Think outside the Box with Next-Gen Dedupe Software

I've been on the road the past few weeks as part of our Simpana 8 seminar series, and it's clear that everyone wants to reduce the amount of data they need to store, protect and manage. What's less obvious: how to go about it and how to ensure both short- and long-term cost savings.

If you listen to Data Domain and other dedupe appliance vendors, you'd think deduplication is the ultimate cure. Sure, dedupe is white hot these days and most IT shops feel compelled to kick the tires in validating the dedupe value prop. You can alleviate a lot of pain by eliminating redundant copies of data, that's for sure.

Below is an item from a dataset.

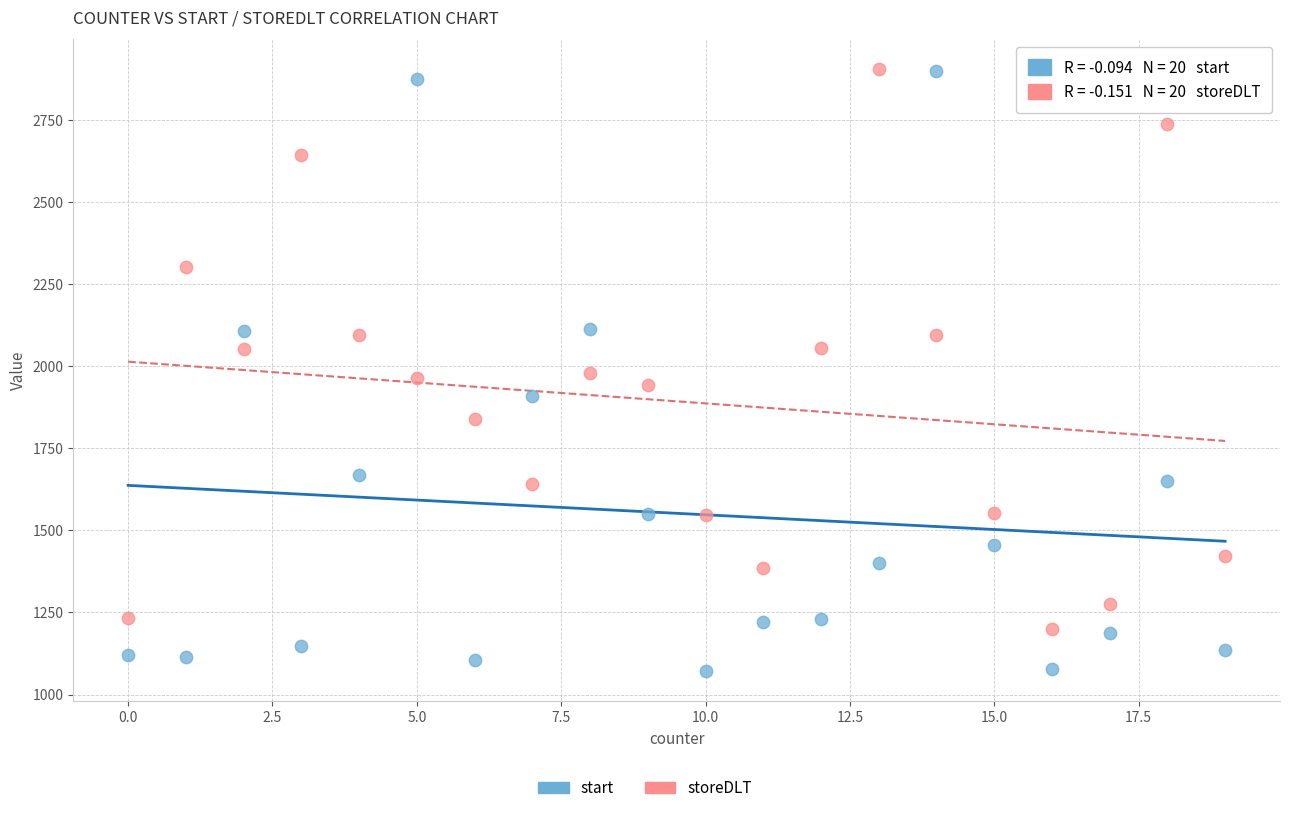

Across all data points, what is the range of X values (max minus min)?

19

For many early adopters of Data Domain and other dedupe appliances, however, the pain relief doesn't last long enough; it's a bit like taking Tylenol for a toothache when what you really need is a root canal. The same can be said of first-gen dedupe appliances, which aren't powerful, scalable or flexible enough to be the end-all, be-all solution vendors tout.

Once the "appliance" pain reliever wears off, you realize something is missing. Could it be that Data Domain appliances are painfully slow on recovery? Or could it be that deduplicated data isn't preserved when archiving to tape, which requires time-consuming re-hydration? (By the way, does anyone really believe tape is completely going away? Or that Oswald really acted alone? I promise to cover at least one of these topics in an upcoming blog, so stay tuned.) Or could it simply be that costs quickly outpace the original value assumptions as soon as you scale beyond a couple boxes?

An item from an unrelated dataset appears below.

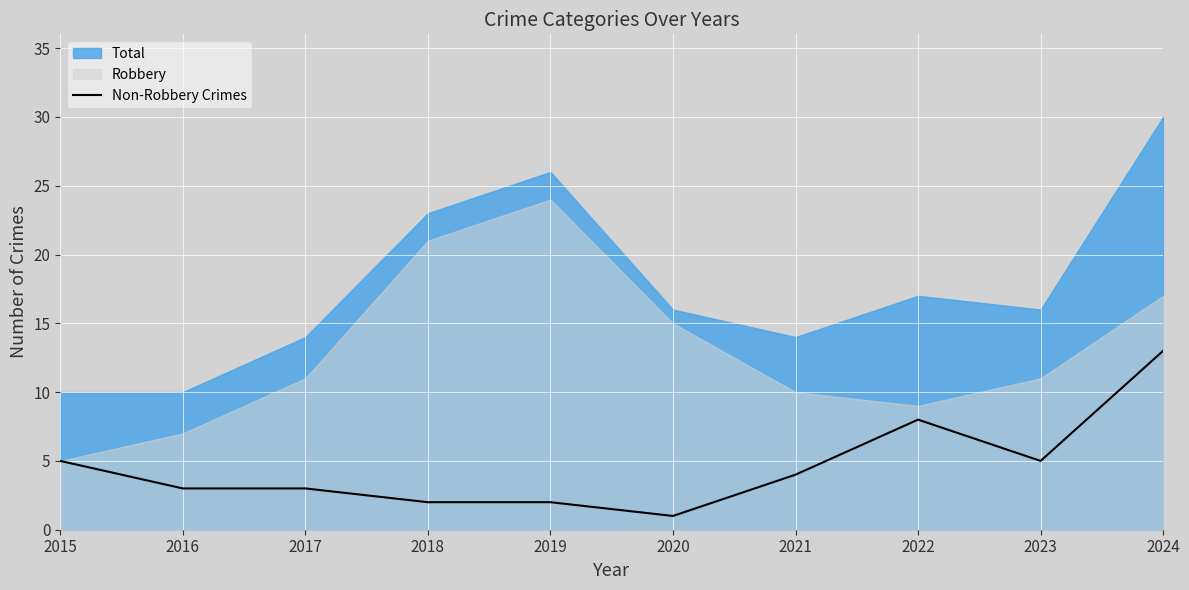

What is the difference between the second highest and minimum values?

7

While dedupe is an absolutely necessary technology in reducing data to lower storage costs, HOW you go about doing it can make a big difference in terms of how much space you actually save. A smarter approach embeds deduplication in the data movement software–the "source" you might call it–as backup and archive software vendors control the "source copy" and therefore have the benefit of being both "content" and "application aware."

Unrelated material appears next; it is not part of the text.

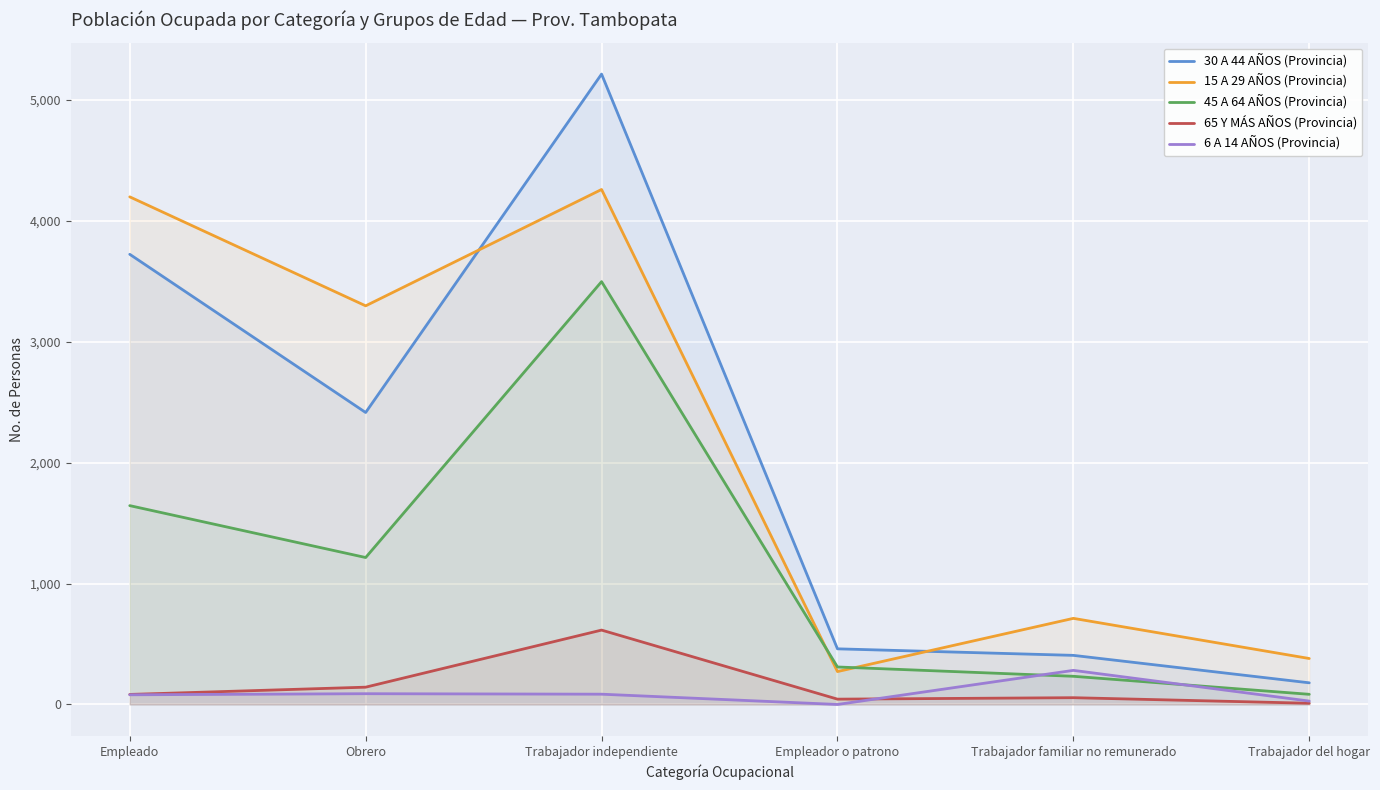

How many interior local valleys does the 15 A 29 AÑOS (Provincia) series have?

2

By living in the backup and archive software as a feature, embedded deduplication also offers functionality that extends across all backup and archive data sets and storage tiers, including disk and tape, as well as all data types, sources and platforms. The benefits are clear and compelling: broader scope of data reduction, faster recoveries, reduced network impact and more tiers of storage. And, the deduplicated data stays deduplicated when it is archived to tape. Ask some of the appliance dedupe vendors if their magic box can do that?

Software-based deduplication is better optimized for both data ingestion and recovery, yielding up to 50 percent faster restores than its appliance-based predecessors. That's because data reduction begins at the source, aka the client, and remains all the way to tape for long-term, low-cost archive storage. Deduplication with tape is a big plus as it reduces the footprint for long-term vaulting or compliance copies by up to 90 percent. In contrast, Data Domain's bold "tape sucks, move on" marketing mantra conveniently (for them) dismisses tape altogether in their overarching preference for disk-based backup, recovery and retention. I think this view, which other providers of first-gen dedupe appliances also take, fundamentally ignores the truth. As one of my colleagues recently told me, when you have a one-trick pony, it's a good idea to keep the blinders on.

What do you think? Do you think it's realistic to not include tape as part of a dedupe system? Are you ready to be locked into a rigid approach? What kinds of problems could global, embedded deduplication software solve for you?